> [Prompt] Carry on the passage on the legality of bullfights in India, picking up after its final sentence.

*** Opening of Excerpt to read ***

Legality of bullfights Bullfighting, and any other form of animal fighting, are expressly prohibited by the Prevention of Cruelty to Animals Act, India, 1960. The relevant provision of law is reproduced hereunder-
Section 11(1) (m) solely with a view to providing entertainment
(ii) Incites any animal to fight or bait any other animal; or
(n) organizes, keeps uses or acts in the management or, any place for animal fighting or for the purpose of baiting any animal or permits or offers any place to be so used or receives money for the admission of any other person to any place kept or used for any such purposes;
Section 31 of the Act makes it a cognizable offence to organize or manage a place for the purpose of organizing an animal fight.
Section 3 of the Act provides that duties of persons having charge of animals: It shall be the duty of every person having the care or charge of any animal to take all reasonable measures to ensure the well-being of such animal and to prevent the infliction upon such animal of unnecessary pain or suffering.

*** Close of Excerpt to read ***
*** Opening of Supplied records ***

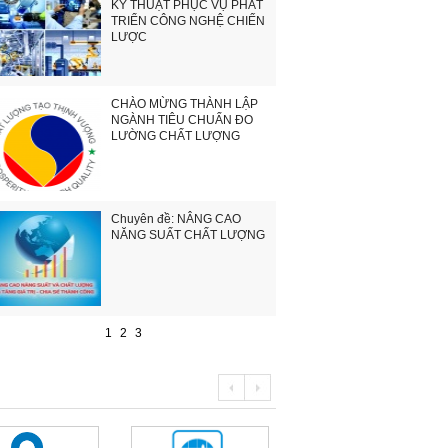
KỸ THUẬT PHỤC VỤ PHÁT
TRIỂN CÔNG NGHỆ CHIẾN
LƯỢC
CHÀO MỪNG THÀNH LẬP
NGÀNH TIÊU CHUẨN ĐO
LƯỜNG CHẤT LƯỢNG
Chuyên đề: NÂNG CAO
NĂNG SUẤT CHẤT LƯỢNG
1
2
3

*** Close of Supplied records ***

> [Answer box]
Furthermore, these provisions have been upheld by various courts in the following matters:
People for Animals vs. State of Goa (1997 (4) BCR 271).
The Honorable High Court of Bombay upheld the validity of the aforementioned sections and reiterated the prohibition on animal fighting.
Animal Welfare Board of India vs. A. Nagaraja & Ors (2014 (7) SCC 547)
The Honorable Supreme Court of India, in its landmark judgment, declared animal fighting to be illegal and placed emphasis on the legal responsibility of the owner towards his animals and his duty to ensure that they do not suffer unnecessary pain or suffering, as under section 3 of the Act. The Honorable Court also declared that animal fighting shall not be carried on under the guise of tradition & culture.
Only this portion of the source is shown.